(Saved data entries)
• • • • • • •

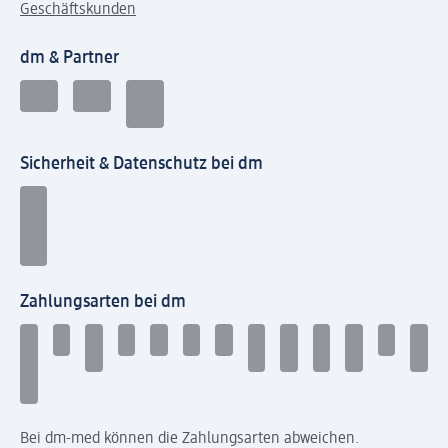
Geschäftskunden
dm & Partner
Sicherheit & Datenschutz bei dm
Zahlungsarten bei dm
Bei dm-med können die Zahlungsarten abweichen.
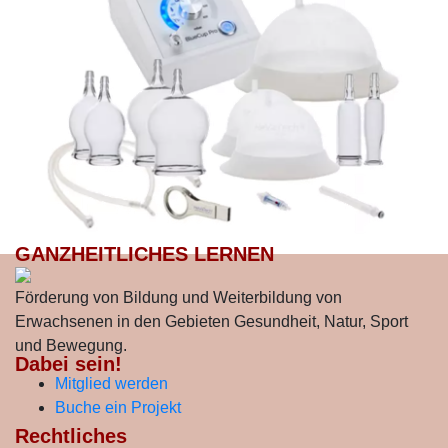
GANZHEITLICHES LERNEN
Förderung von Bildung und Weiterbildung von
Erwachsenen in den Gebieten Gesundheit, Natur, Sport
und Bewegung.
Dabei sein!
Mitglied werden
Buche ein Projekt
Rechtliches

• • • • • • •

### WORK TO COMPLETE
Start at the top line above and repeat the records verbatim, leaving images out.

### EXPECTED ANSWER
Geschäftskunden
dm & Partner
Sicherheit & Datenschutz bei dm
Zahlungsarten bei dm
Bei dm-med können die Zahlungsarten abweichen.
GANZHEITLICHES LERNEN
Förderung von Bildung und Weiterbildung von
Erwachsenen in den Gebieten Gesundheit, Natur, Sport
und Bewegung.
Dabei sein!
Mitglied werden
Buche ein Projekt
Rechtliches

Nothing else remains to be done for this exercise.